THE ASSOCIATION'S MEMBERS
The Coral Reef Hotels Association is made up of hotels which value healthy coral reefs and clean clear waters near their hotel as the most essential asset for vibrant marine life, our climate and sustaining guest enjoyment, and their business, in the long term.
Membership of the association is automatic for hotels marketed on coralreefhotels.com, a booking channel for those travellers with a serious interest in contributing to vibrant reefs, clear clean blue waters and healthy oceans.
A plaque indicating association membership may be used by each hotel at its entrance and/or reception.
Coral Reef Hotels Association members invest in blue oceans and reef regeneration and engage their guests for the benefit of enriching their stays and the reefs at the same time.
Member hotels also jointly benefit from having a unified global voice and see a presence on the world stage in support of the ecological efforts already being made by the nations and regions where they are located.
ORIGINS AND MISSION
MISSION
Our mission is to protect and regenerate reefs through staff and guest engagement and build on the work already being done at reef-side hotels. Additionally, we are dedicated to bringing unique guest-facing technology to members.

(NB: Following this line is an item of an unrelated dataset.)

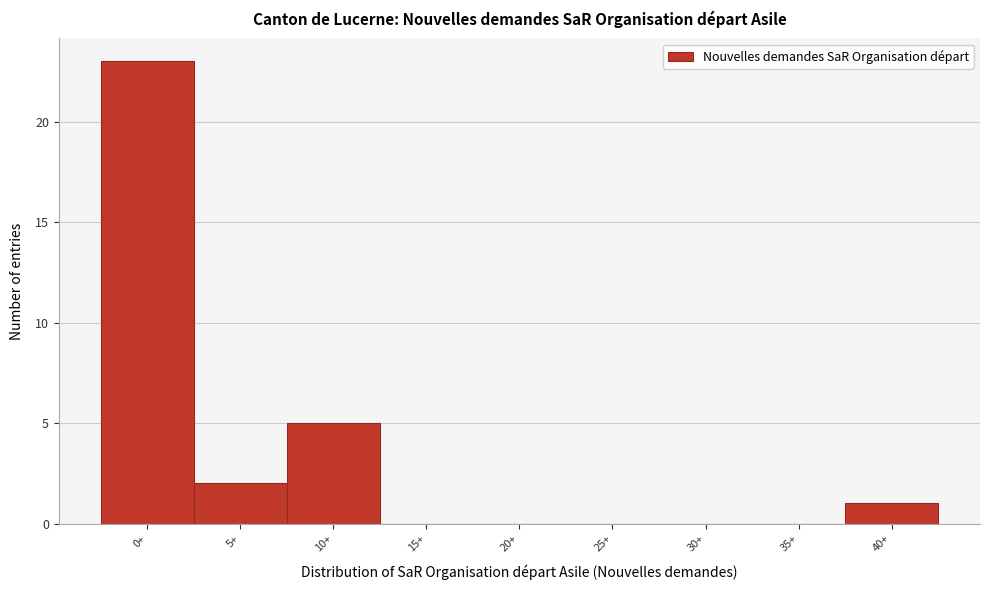

Reading left to right, what are all the values shown in this chart?

0+=23	5+=2	10+=5	15+=0	20+=0	25+=0	30+=0	35+=0	40+=1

With so many reef-regeneration projects around the world, it proved difficult for us to choose one to support with relevance to hotels in so many diverse locations.
Instead, we are lending our support to the development of an app designed to provide guests with ultimate safety and comfort through the provision of real-time actionable data for their time on the beach, beside the pool and in the ocean.
ORIGIN
The Coral Reef Hotels Association was incubated at The Going Blue Foundation - a UK registered charity originally founded by sustainability expert Susannah Stewart, leading marine scientist Prof. Roberto Danovaro and blue innovator Allard Marx.
Active in oceanic regeneration since 2010, the Foundation pioneered the attribution of monetary value to the damage caused by marine pollutants taken from one source at a time. (i.e. factory, port, company, ship etc). The resulting aquatic equivalent of the carbon footprint, dubbed 'acquatrail', was first presented at the most senior sustainability level of corporates like Shell and IBM in 2012.
The first application of the acquatrail was a comprehensive study of the monetary value of marine damage caused by cruise shipping in the Caribbean.
Marine Positive, a system to assist sources of pollutants to diminish their marine pollution acquatrail and subsequently to ultra-offset (over compensate) this with oceanic good works, soon followed.
Subsequent to this, the foundation developed Corabón, a blue print for island actions to diminish ocean pollution. This innovation was widely lobbied to island nations' presidents and governors and surely paved the way for such later initiatives as Island Innovation.